*Problem description*.
Gather all lines from the material that contain "OneVillasIbiza".

*Entries shown*.
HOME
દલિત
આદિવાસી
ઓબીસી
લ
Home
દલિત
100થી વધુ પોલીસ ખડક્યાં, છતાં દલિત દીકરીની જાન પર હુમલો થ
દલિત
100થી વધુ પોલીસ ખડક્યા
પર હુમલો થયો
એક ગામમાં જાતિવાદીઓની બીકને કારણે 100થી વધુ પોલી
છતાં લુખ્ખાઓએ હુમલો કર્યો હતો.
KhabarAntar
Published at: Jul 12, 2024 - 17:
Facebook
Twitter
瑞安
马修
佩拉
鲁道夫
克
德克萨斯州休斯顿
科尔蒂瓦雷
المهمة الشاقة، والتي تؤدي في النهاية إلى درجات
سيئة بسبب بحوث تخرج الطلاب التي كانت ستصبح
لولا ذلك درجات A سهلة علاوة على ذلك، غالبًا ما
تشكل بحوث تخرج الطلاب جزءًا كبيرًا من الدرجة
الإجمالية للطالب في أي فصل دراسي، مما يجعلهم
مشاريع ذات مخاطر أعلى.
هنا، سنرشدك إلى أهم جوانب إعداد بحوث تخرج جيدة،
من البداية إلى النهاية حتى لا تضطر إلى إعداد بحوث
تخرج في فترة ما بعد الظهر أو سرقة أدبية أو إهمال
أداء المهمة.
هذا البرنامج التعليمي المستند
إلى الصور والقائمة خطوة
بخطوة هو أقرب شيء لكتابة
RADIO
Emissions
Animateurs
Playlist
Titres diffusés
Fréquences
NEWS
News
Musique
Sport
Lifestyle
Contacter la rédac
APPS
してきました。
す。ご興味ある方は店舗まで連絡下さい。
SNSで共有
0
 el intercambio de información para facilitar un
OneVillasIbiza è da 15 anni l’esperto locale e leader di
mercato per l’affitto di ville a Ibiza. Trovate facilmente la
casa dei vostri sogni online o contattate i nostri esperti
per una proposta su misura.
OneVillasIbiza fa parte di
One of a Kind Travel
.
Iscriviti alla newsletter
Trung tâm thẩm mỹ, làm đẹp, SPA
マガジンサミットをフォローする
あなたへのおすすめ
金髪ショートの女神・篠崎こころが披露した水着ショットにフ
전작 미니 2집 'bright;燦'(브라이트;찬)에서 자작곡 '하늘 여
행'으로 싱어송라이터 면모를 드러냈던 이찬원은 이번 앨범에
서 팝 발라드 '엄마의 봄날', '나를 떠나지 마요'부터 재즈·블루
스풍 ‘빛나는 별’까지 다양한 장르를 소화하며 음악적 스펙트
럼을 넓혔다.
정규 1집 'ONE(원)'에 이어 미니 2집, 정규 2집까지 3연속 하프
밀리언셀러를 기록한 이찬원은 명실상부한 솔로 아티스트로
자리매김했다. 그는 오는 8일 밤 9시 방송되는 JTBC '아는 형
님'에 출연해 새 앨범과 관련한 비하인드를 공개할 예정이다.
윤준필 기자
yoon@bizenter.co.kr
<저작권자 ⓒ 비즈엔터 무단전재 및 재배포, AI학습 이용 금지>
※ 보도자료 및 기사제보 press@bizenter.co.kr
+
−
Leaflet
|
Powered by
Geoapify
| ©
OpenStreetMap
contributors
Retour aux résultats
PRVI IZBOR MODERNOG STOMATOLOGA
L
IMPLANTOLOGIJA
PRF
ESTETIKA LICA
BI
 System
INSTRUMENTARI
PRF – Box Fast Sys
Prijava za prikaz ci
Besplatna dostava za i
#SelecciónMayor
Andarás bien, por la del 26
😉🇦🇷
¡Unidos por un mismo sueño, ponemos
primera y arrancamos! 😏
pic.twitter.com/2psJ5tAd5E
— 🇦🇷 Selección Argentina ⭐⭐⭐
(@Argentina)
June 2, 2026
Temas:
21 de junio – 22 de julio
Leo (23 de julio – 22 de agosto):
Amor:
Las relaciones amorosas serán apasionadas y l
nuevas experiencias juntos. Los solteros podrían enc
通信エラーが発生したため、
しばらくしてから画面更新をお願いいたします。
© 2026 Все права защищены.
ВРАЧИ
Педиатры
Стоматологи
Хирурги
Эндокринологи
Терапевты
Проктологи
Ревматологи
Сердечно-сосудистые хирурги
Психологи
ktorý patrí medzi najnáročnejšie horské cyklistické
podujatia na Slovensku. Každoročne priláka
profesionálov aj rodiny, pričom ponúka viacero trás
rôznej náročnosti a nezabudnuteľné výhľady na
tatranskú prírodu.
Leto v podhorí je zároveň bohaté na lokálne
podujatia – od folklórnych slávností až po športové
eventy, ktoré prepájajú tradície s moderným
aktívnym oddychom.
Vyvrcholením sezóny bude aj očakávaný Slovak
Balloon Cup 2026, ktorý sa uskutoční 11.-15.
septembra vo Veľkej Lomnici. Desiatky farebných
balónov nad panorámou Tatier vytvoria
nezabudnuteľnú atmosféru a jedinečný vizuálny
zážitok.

*Answer for the task*.
OneVillasIbiza è da 15 anni l’esperto locale e leader di
OneVillasIbiza fa parte di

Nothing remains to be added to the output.